During the early 1980s, while studying Fine Art at Wolverhampton Polytechnic, Johnson became a prominent member of the BLK Art Group alongside Marlene Smith, Keith Piper, Eddie Chambers and Donald Rodney. These artists came together to explore and represent their own experiences. They also organised several exhibitions of their work and the First National Black Arts Conference, which took place in 1982. It was here that Johnson led a series of pioneering discussions on black feminist art. The presentation of her work and discussion of her encounters with black subjects in the Western canon was one of the most heated debates on the day.

More than 30 years later, Johnson’s Standing Figure with African Masks (2018; above) demonstrates her complex relationship with early Western modernism. Her central figure holds our gaze while she stands alongside other figures that seem to recall Picasso’s Les Demoiselles d’Avignon; one of the most well-known examples of an artist referencing African symbolism.
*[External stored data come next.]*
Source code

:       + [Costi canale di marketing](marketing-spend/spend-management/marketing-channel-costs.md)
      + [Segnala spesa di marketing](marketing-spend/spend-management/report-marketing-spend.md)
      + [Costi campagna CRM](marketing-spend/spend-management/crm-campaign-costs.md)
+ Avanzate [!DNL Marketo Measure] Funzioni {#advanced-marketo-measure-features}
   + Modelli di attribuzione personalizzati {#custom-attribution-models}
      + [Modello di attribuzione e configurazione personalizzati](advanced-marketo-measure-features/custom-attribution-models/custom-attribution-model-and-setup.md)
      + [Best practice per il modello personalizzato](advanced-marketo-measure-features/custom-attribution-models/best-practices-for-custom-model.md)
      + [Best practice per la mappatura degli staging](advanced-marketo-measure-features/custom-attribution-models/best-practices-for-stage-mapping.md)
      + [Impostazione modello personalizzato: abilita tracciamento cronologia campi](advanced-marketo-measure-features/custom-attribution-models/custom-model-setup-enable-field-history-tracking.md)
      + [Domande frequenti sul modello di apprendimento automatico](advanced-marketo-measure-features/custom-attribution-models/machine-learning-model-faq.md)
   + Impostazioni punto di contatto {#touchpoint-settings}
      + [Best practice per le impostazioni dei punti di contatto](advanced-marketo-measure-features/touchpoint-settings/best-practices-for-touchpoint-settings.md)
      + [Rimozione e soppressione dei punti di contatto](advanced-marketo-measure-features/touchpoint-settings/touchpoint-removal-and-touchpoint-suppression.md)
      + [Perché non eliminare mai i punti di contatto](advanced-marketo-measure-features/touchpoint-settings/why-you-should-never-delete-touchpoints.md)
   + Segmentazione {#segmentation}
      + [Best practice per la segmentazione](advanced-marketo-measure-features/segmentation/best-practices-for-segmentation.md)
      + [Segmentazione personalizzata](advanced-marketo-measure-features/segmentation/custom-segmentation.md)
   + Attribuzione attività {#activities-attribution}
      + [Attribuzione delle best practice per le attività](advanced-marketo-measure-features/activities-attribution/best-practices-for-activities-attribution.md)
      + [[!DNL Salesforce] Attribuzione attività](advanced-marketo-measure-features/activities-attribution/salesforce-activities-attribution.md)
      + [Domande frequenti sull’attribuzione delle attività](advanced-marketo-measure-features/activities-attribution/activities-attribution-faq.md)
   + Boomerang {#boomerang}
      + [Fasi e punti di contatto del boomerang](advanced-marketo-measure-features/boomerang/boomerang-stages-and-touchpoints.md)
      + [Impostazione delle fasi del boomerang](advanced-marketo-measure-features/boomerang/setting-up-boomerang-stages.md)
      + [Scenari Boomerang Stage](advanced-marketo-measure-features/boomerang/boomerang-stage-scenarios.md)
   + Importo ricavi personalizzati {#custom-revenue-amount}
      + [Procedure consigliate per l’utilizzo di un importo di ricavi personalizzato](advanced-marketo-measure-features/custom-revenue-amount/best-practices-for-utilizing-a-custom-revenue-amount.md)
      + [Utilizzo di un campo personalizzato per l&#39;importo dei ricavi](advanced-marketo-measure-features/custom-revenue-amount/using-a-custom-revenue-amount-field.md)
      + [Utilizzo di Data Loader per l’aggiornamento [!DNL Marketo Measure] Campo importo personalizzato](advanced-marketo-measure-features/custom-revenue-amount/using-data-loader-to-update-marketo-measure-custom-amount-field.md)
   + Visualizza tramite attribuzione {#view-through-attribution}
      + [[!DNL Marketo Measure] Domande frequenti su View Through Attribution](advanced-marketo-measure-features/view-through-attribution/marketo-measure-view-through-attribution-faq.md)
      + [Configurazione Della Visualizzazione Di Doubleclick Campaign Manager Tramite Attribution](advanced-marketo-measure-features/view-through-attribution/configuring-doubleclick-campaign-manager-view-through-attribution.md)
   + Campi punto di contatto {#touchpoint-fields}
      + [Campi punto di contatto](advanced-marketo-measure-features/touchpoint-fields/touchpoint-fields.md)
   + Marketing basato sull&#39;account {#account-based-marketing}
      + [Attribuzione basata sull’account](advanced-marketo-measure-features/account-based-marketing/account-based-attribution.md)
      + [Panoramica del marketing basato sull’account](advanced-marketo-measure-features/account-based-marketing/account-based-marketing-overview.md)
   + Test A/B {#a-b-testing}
Often drawn from life and centred on a single figure, the fluid lines and compelling sensitivity of Johnson’s works have achieved an enthusiastic following amongst her peers and younger, emerging artists alike. This rare opportunity to see a significant body of her work is eagerly anticipated.

Recent exhibitions include Claudette Johnson, Hollybush Gardens, London (2017); No Colour Bar: Black British Art in Action 1960-1990, Guildhall Art Gallery, London (2015-16); Thin Black Line(s), Tate Britain (2012). Other previous exhibitions included Transforming the Crown: African, Asian and Caribbean Artists in Britain 1966-1986, Royal Festival Hall, London, and The Caribbean Cultural Centre, The Studio Museum in Harlem and the Bronx Museum of the Arts, New York (1997); In This Skin: Drawings by Claudette Johnson, Black Art Gallery, London (1992); The Image Employed: The Use of Narrative in Black Art, Cornerhouse, Manchester (1987); The Thin Black Line, Institute of Contemporary Arts, London (1986); Into the Open: New Paintings, Prints and Sculptures by Black Contemporary Artists, Mappin Art Gallery, Sheffield (1984); Black Women Time Now, Battersea Arts Centre, London (1983); Five Black Women Artists, Africa Centre, London (1983).

Johnson’s work is also in the collections of Tate, The Rugby Art Gallery, Mappin Art Gallery, Manchester Art Gallery, Wolverhampton Art Gallery and Arts Council England.